What you will do
Copy all of the records below line for line, changing nothing.

Records from a dataset
+ + + + + + +
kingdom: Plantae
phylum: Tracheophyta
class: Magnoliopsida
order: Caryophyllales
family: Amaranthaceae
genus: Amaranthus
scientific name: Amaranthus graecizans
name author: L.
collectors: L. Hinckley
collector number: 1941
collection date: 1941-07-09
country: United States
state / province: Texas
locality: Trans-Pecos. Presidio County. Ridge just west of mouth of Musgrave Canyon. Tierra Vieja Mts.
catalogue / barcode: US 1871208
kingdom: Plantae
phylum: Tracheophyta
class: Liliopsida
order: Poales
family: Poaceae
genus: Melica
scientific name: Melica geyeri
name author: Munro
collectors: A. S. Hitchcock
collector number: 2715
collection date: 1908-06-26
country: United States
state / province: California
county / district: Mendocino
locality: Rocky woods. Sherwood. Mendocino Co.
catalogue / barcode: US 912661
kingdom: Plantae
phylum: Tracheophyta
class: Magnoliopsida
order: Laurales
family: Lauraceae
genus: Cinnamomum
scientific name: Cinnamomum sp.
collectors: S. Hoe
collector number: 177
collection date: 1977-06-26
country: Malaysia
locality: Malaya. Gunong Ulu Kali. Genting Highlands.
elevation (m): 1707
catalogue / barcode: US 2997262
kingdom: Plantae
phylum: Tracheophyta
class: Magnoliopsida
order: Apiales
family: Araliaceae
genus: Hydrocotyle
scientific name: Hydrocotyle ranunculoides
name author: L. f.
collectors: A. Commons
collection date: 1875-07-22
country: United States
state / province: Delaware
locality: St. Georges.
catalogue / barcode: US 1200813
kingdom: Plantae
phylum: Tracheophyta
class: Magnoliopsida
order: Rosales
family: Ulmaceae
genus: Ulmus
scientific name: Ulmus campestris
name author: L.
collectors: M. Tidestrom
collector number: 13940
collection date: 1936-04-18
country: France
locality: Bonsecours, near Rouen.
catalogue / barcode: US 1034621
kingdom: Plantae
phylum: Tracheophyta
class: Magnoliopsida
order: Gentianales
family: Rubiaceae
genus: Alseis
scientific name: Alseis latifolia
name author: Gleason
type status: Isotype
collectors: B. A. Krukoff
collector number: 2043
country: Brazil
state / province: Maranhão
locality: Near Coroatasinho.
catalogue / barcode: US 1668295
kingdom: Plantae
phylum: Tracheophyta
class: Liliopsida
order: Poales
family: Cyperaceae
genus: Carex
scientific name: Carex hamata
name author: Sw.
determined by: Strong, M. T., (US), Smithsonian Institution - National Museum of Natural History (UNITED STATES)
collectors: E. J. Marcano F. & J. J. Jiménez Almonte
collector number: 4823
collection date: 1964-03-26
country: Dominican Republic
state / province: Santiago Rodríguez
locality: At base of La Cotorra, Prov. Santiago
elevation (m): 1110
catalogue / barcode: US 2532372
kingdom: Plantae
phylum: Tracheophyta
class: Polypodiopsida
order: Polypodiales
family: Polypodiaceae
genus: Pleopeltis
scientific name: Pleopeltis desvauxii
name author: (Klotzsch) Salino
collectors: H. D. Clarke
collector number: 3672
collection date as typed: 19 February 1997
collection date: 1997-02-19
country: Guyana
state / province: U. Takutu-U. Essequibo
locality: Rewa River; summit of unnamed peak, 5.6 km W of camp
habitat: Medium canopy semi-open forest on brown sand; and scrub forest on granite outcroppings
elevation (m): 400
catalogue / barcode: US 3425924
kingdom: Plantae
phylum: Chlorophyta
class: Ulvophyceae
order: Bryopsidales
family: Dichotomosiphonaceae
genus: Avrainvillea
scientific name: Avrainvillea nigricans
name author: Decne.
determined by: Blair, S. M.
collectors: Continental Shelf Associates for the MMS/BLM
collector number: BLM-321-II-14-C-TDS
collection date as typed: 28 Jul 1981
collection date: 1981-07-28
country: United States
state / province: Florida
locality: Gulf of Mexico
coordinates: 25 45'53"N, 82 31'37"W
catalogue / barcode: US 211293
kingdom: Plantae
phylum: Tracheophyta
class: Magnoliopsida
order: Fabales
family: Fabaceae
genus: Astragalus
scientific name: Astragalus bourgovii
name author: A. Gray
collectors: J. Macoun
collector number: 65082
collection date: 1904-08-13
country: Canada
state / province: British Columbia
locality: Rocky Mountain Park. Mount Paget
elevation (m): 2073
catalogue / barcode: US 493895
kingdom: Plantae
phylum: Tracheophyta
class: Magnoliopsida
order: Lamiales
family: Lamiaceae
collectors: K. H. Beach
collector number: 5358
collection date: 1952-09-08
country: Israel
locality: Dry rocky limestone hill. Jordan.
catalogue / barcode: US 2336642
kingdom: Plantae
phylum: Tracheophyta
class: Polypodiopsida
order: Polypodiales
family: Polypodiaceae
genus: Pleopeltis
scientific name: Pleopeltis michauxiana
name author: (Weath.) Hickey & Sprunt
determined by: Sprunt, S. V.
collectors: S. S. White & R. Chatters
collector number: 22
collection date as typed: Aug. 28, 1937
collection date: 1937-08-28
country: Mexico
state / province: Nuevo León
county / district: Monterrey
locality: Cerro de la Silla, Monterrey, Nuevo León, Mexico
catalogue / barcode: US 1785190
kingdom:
+ + + + + + +
Solution to this exercise
kingdom: Plantae
phylum: Tracheophyta
class: Magnoliopsida
order: Caryophyllales
family: Amaranthaceae
genus: Amaranthus
scientific name: Amaranthus graecizans
name author: L.
collectors: L. Hinckley
collector number: 1941
collection date: 1941-07-09
country: United States
state / province: Texas
locality: Trans-Pecos. Presidio County. Ridge just west of mouth of Musgrave Canyon. Tierra Vieja Mts.
catalogue / barcode: US 1871208
kingdom: Plantae
phylum: Tracheophyta
class: Liliopsida
order: Poales
family: Poaceae
genus: Melica
scientific name: Melica geyeri
name author: Munro
collectors: A. S. Hitchcock
collector number: 2715
collection date: 1908-06-26
country: United States
state / province: California
county / district: Mendocino
locality: Rocky woods. Sherwood. Mendocino Co.
catalogue / barcode: US 912661
kingdom: Plantae
phylum: Tracheophyta
class: Magnoliopsida
order: Laurales
family: Lauraceae
genus: Cinnamomum
scientific name: Cinnamomum sp.
collectors: S. Hoe
collector number: 177
collection date: 1977-06-26
country: Malaysia
locality: Malaya. Gunong Ulu Kali. Genting Highlands.
elevation (m): 1707
catalogue / barcode: US 2997262
kingdom: Plantae
phylum: Tracheophyta
class: Magnoliopsida
order: Apiales
family: Araliaceae
genus: Hydrocotyle
scientific name: Hydrocotyle ranunculoides
name author: L. f.
collectors: A. Commons
collection date: 1875-07-22
country: United States
state / province: Delaware
locality: St. Georges.
catalogue / barcode: US 1200813
kingdom: Plantae
phylum: Tracheophyta
class: Magnoliopsida
order: Rosales
family: Ulmaceae
genus: Ulmus
scientific name: Ulmus campestris
name author: L.
collectors: M. Tidestrom
collector number: 13940
collection date: 1936-04-18
country: France
locality: Bonsecours, near Rouen.
catalogue / barcode: US 1034621
kingdom: Plantae
phylum: Tracheophyta
class: Magnoliopsida
order: Gentianales
family: Rubiaceae
genus: Alseis
scientific name: Alseis latifolia
name author: Gleason
type status: Isotype
collectors: B. A. Krukoff
collector number: 2043
country: Brazil
state / province: Maranhão
locality: Near Coroatasinho.
catalogue / barcode: US 1668295
kingdom: Plantae
phylum: Tracheophyta
class: Liliopsida
order: Poales
family: Cyperaceae
genus: Carex
scientific name: Carex hamata
name author: Sw.
determined by: Strong, M. T., (US), Smithsonian Institution - National Museum of Natural History (UNITED STATES)
collectors: E. J. Marcano F. & J. J. Jiménez Almonte
collector number: 4823
collection date: 1964-03-26
country: Dominican Republic
state / province: Santiago Rodríguez
locality: At base of La Cotorra, Prov. Santiago
elevation (m): 1110
catalogue / barcode: US 2532372
kingdom: Plantae
phylum: Tracheophyta
class: Polypodiopsida
order: Polypodiales
family: Polypodiaceae
genus: Pleopeltis
scientific name: Pleopeltis desvauxii
name author: (Klotzsch) Salino
collectors: H. D. Clarke
collector number: 3672
collection date as typed: 19 February 1997
collection date: 1997-02-19
country: Guyana
state / province: U. Takutu-U. Essequibo
locality: Rewa River; summit of unnamed peak, 5.6 km W of camp
habitat: Medium canopy semi-open forest on brown sand; and scrub forest on granite outcroppings
elevation (m): 400
catalogue / barcode: US 3425924
kingdom: Plantae
phylum: Chlorophyta
class: Ulvophyceae
order: Bryopsidales
family: Dichotomosiphonaceae
genus: Avrainvillea
scientific name: Avrainvillea nigricans
name author: Decne.
determined by: Blair, S. M.
collectors: Continental Shelf Associates for the MMS/BLM
collector number: BLM-321-II-14-C-TDS
collection date as typed: 28 Jul 1981
collection date: 1981-07-28
country: United States
state / province: Florida
locality: Gulf of Mexico
coordinates: 25 45'53"N, 82 31'37"W
catalogue / barcode: US 211293
kingdom: Plantae
phylum: Tracheophyta
class: Magnoliopsida
order: Fabales
family: Fabaceae
genus: Astragalus
scientific name: Astragalus bourgovii
name author: A. Gray
collectors: J. Macoun
collector number: 65082
collection date: 1904-08-13
country: Canada
state / province: British Columbia
locality: Rocky Mountain Park. Mount Paget
elevation (m): 2073
catalogue / barcode: US 493895
kingdom: Plantae
phylum: Tracheophyta
class: Magnoliopsida
order: Lamiales
family: Lamiaceae
collectors: K. H. Beach
collector number: 5358
collection date: 1952-09-08
country: Israel
locality: Dry rocky limestone hill. Jordan.
catalogue / barcode: US 2336642
kingdom: Plantae
phylum: Tracheophyta
class: Polypodiopsida
order: Polypodiales
family: Polypodiaceae
genus: Pleopeltis
scientific name: Pleopeltis michauxiana
name author: (Weath.) Hickey & Sprunt
determined by: Sprunt, S. V.
collectors: S. S. White & R. Chatters
collector number: 22
collection date as typed: Aug. 28, 1937
collection date: 1937-08-28
country: Mexico
state / province: Nuevo León
county / district: Monterrey
locality: Cerro de la Silla, Monterrey, Nuevo León, Mexico
catalogue / barcode: US 1785190
kingdom:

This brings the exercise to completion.